What to do: Below are some entries. Repeat exactly the lines from the one with "right shoulder: (597, 627)" through the one with "right back paw: (1225, 891)", and only those.

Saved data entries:
_____

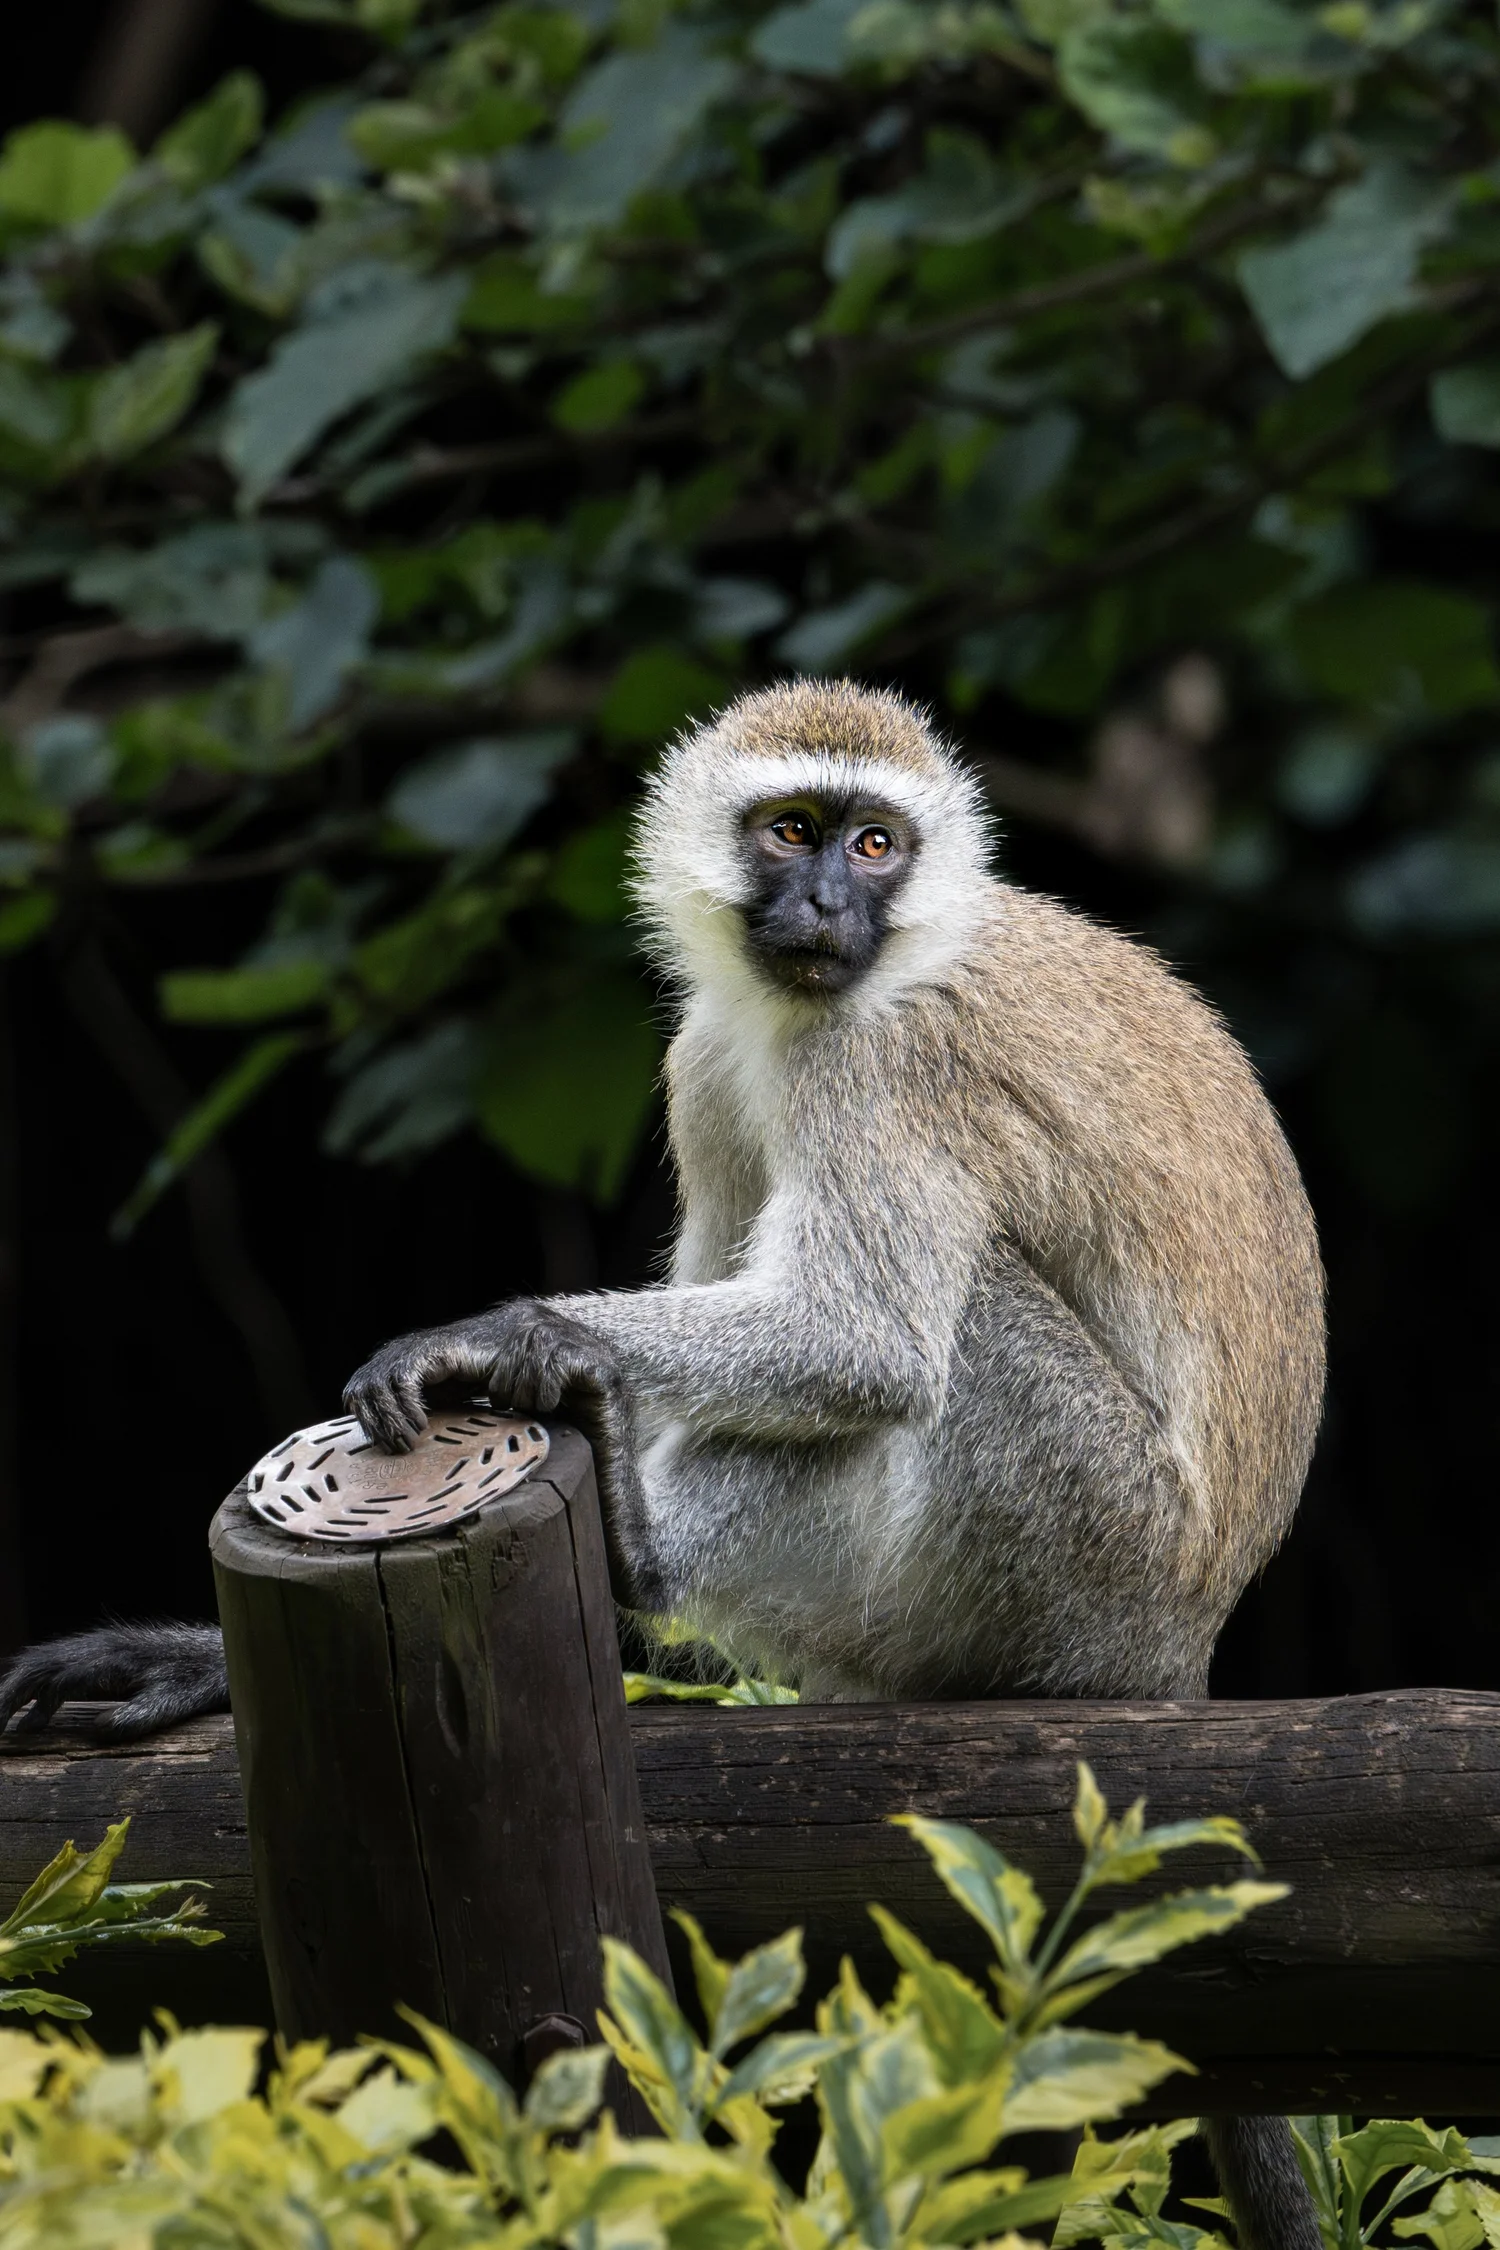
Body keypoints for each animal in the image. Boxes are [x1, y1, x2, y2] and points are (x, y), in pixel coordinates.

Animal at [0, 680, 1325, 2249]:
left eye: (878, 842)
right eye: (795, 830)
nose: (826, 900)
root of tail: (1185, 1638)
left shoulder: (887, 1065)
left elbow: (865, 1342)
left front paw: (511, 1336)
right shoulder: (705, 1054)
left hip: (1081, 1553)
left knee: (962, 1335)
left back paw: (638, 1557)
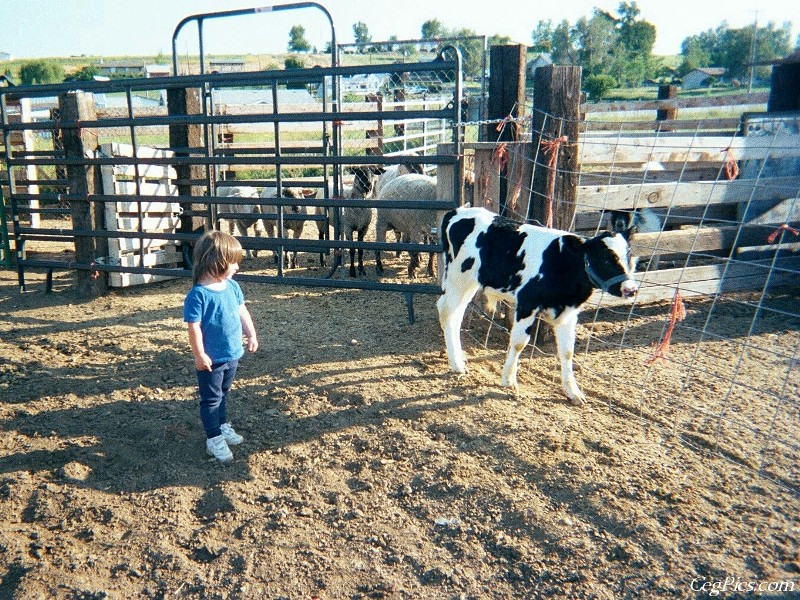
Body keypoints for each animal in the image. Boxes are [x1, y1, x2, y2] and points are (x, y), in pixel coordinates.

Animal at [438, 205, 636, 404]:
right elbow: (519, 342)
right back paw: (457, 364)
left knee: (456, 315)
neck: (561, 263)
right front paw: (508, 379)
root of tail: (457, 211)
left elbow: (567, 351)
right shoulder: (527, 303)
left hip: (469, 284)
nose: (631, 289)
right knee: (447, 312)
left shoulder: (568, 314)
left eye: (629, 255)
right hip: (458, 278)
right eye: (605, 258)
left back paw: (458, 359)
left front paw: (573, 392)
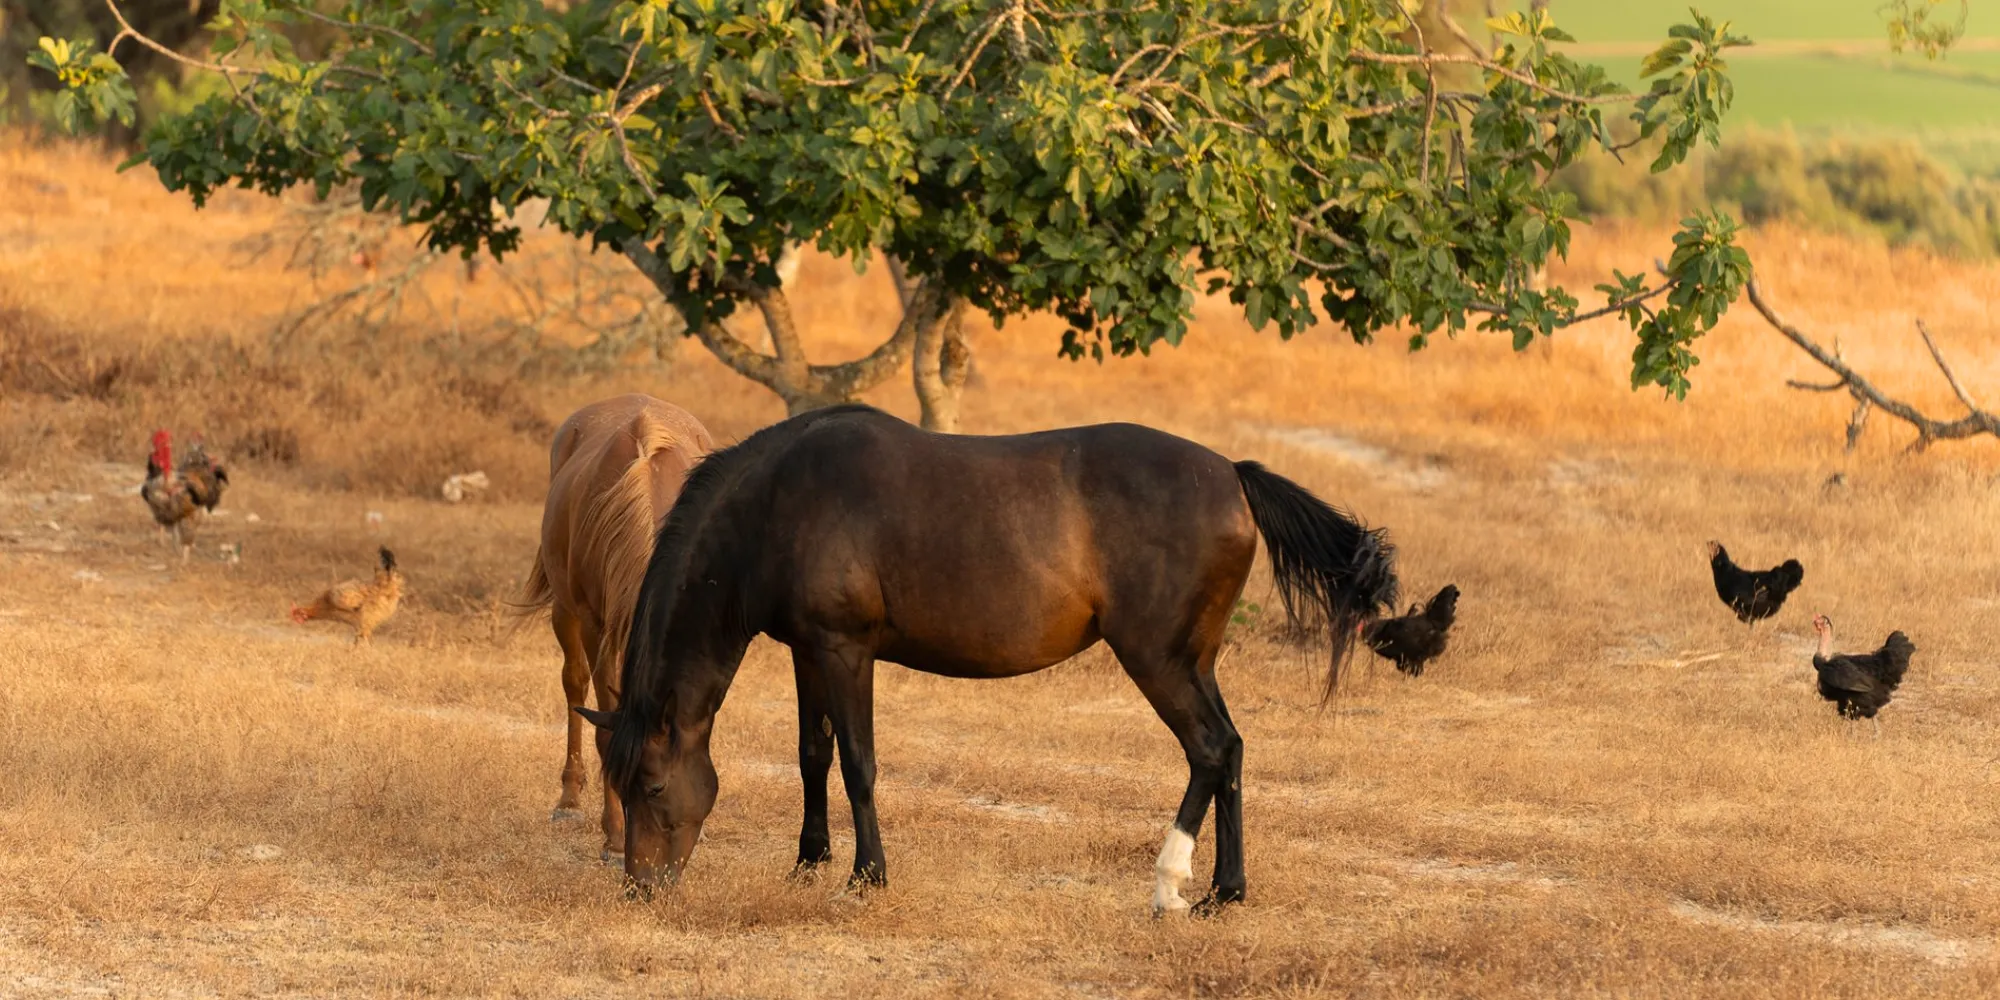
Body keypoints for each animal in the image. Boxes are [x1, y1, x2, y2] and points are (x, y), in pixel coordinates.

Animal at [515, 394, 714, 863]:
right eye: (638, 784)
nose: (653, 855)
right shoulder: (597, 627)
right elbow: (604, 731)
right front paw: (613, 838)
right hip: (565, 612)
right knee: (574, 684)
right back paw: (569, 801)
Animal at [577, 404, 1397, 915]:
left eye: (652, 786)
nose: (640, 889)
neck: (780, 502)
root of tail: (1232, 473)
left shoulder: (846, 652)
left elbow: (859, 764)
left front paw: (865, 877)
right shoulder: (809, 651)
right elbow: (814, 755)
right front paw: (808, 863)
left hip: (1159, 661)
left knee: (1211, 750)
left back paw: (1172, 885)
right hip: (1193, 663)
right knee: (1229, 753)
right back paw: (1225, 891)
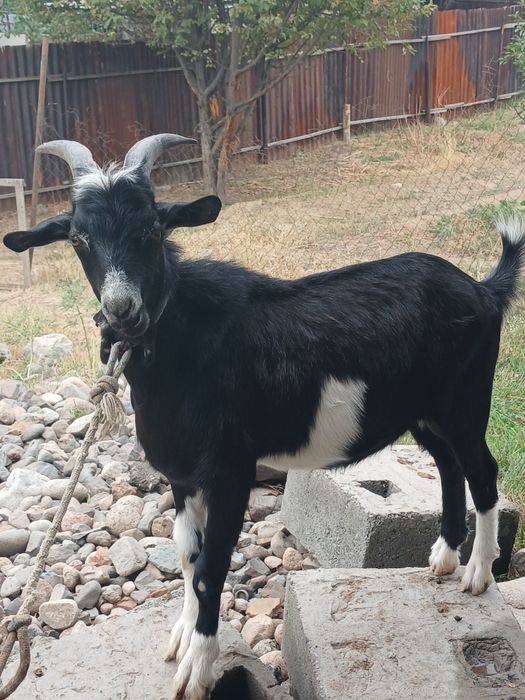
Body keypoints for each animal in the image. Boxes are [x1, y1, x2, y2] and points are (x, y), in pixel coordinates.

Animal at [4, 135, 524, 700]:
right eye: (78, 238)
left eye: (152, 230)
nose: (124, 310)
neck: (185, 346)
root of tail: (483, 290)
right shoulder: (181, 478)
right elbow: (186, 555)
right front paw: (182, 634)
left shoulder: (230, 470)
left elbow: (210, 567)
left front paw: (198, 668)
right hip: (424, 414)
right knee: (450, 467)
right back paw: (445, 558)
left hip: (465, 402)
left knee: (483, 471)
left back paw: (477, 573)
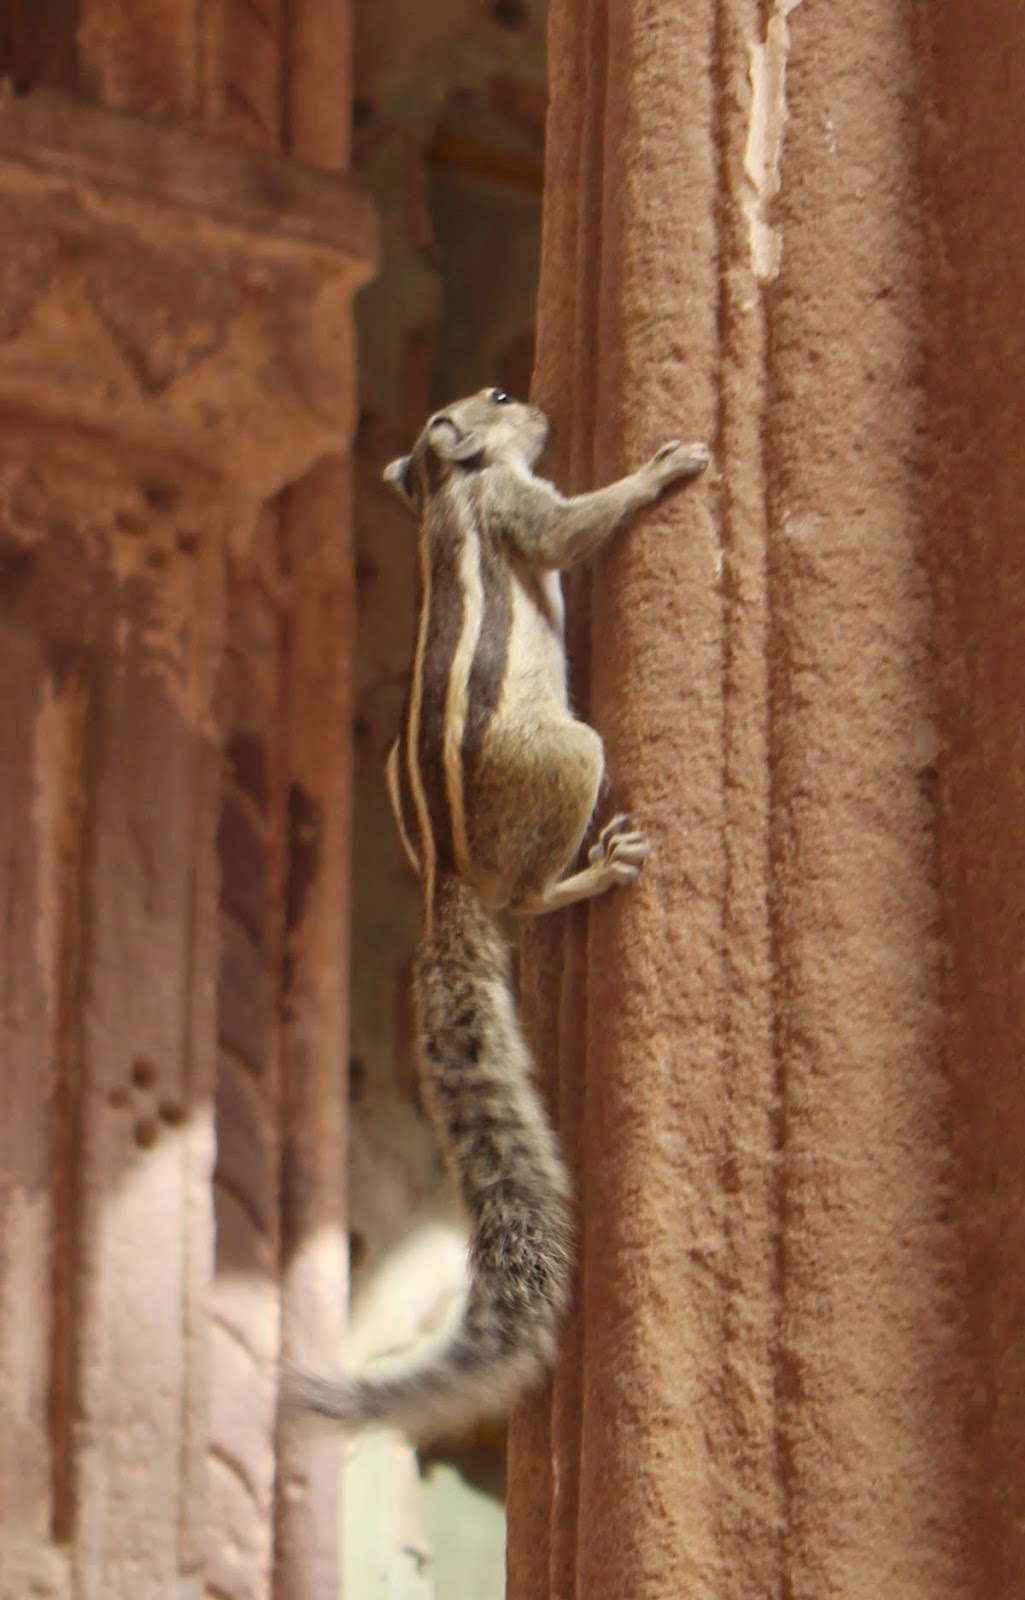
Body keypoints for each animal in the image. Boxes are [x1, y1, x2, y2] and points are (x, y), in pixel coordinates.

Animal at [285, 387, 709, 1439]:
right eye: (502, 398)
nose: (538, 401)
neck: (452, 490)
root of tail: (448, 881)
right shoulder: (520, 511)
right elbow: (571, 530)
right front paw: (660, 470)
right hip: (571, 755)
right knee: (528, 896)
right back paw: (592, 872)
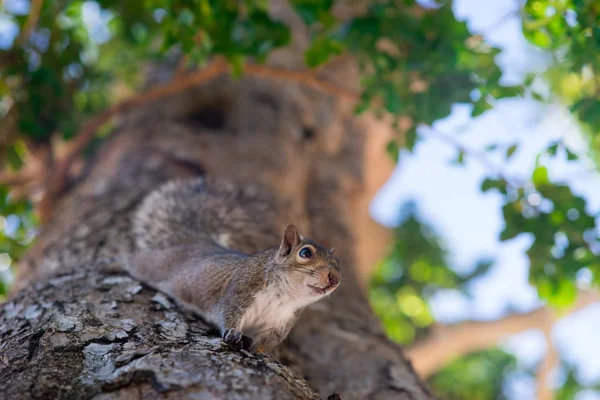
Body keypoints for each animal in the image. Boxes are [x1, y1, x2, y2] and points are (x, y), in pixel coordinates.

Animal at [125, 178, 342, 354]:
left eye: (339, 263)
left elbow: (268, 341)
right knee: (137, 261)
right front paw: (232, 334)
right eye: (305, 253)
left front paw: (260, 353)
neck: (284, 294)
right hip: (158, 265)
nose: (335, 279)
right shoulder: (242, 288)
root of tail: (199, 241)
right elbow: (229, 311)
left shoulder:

_____

Expected output:
right shoulder: (597, 627)
right elbow: (604, 731)
right front paw: (613, 838)
right hip: (565, 612)
right knee: (574, 684)
right back paw: (569, 801)
Animal at [577, 404, 1397, 915]:
left eye: (652, 786)
nose: (640, 889)
neck: (780, 502)
root of tail: (1232, 473)
left shoulder: (846, 652)
left elbow: (859, 764)
left front paw: (865, 877)
right shoulder: (809, 651)
right elbow: (814, 755)
right front paw: (808, 863)
left hip: (1159, 661)
left knee: (1211, 750)
left back paw: (1172, 885)
right hip: (1193, 663)
right knee: (1229, 753)
right back paw: (1225, 891)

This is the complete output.